A. There are several different ways of solving two equations with two variables. This page will focus on only two ways:
1. Substitution Method
2. Elimination Method
B. Substitution Method
1. This method works under the assumption that you can solve for one variable (in terms of another) and plug this value into the other equation and solve.
Ex [1] If 2x + y = 5 and 3x + 2y = 9, then x = ___.
a. In this problem, the 1st equation has a single 'y' so we can solve for y and get y = 5 - 2x. Now we can substitute this value into the 2nd equation.
b. Doing so gives 3x + 2(5 - 2x) = 9. Now we have an equation with one variable so we can solve for x. This yields: 3x + 10 - 4x = 9 or x = 1.
c. The answer is 1. If the problem had wanted the y-value, you substitute x =1 for one of the equations and solve for x. 2(1) + y = 5. So y = 3.
C. Elimination Method
1. To use this method, you will have to "eliminate" one of the variables by adding the equations together. Sometimes you have to multiply one equation by a constant to get the same coefficient (but they must have opposite signs) so they will cancel each other out.

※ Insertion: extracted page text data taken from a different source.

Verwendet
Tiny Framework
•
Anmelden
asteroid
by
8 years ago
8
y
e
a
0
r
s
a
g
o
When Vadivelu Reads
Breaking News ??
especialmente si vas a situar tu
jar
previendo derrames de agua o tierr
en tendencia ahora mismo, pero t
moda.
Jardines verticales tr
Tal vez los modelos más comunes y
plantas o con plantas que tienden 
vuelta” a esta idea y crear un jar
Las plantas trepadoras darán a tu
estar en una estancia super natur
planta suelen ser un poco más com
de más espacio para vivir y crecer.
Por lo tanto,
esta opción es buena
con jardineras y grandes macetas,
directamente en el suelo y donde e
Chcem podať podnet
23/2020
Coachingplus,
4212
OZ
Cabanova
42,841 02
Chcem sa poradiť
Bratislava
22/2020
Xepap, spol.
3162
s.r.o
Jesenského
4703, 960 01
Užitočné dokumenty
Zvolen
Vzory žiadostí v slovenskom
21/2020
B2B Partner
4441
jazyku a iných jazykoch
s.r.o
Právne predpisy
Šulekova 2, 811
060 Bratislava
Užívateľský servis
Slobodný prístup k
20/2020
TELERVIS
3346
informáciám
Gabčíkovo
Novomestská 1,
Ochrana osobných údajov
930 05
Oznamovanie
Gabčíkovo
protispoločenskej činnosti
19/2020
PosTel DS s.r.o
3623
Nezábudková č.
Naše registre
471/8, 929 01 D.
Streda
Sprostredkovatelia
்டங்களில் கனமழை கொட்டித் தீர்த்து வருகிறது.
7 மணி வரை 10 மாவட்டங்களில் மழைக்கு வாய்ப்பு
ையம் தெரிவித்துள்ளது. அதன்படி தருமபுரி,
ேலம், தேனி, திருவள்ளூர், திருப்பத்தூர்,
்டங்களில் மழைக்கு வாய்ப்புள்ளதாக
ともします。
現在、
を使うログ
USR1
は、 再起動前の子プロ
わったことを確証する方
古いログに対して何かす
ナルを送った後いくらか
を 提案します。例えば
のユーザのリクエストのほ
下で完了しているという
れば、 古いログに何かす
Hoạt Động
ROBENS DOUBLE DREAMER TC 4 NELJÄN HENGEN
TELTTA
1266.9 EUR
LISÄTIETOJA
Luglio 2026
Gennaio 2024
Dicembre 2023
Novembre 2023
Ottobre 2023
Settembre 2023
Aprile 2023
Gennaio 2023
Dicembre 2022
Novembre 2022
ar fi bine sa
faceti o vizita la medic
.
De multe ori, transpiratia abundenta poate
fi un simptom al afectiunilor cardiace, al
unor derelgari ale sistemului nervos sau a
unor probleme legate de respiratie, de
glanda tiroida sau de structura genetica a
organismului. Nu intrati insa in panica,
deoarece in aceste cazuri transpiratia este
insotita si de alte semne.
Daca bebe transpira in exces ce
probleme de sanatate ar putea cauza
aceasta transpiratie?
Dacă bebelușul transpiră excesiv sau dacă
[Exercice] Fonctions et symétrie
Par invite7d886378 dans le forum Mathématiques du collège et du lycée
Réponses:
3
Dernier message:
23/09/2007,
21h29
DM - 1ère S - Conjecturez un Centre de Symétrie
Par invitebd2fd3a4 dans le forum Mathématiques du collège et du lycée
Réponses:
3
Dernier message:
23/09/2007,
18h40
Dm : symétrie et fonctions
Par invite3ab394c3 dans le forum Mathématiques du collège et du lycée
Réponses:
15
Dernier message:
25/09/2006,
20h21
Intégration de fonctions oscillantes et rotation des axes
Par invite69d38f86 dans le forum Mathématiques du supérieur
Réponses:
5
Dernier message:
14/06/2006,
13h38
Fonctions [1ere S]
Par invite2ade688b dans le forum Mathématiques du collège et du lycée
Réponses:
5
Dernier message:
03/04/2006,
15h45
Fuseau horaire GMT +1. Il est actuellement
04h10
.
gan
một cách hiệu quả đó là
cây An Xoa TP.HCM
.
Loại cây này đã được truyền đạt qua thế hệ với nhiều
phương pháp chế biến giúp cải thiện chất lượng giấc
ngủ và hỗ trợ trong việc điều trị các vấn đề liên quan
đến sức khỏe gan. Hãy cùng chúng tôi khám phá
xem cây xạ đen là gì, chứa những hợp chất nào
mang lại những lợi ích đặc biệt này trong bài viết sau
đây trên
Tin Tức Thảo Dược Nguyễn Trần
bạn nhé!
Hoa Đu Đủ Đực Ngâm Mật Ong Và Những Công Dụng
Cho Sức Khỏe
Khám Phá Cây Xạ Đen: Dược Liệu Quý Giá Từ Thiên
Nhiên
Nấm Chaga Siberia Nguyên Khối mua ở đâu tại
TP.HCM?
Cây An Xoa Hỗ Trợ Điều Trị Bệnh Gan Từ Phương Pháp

Ex [1] If 3x + 2y = 4 and -6x + 3y = 6, then y = ___.
a. In this equation, we can eliminate the x variable if we multiply the first equation by 2 and add it to the second equation.
b. So multiplying the 1st equation by 2 gives: 6x + 4y = 8. Now we can add the two equations together and get 7y = 14 or y = 2.
c. The answer is 2. If the question had asked for the x value we could plug y=2 into one of the equations and solve for x. 3x + 2(2) = 4 or 3x = 0 or x = 0.
D. Sometimes the problem can be solved much easier if the 2nd equation is a multiple of the first.
Ex [1] If 2x - 3y = 4 then 6x - 9y = ______
a. This problem is a little different from the ones above, but is much easier. If you notice the 2nd equation is 3 times the 1st. That means the answer is 3 x 4 or 12.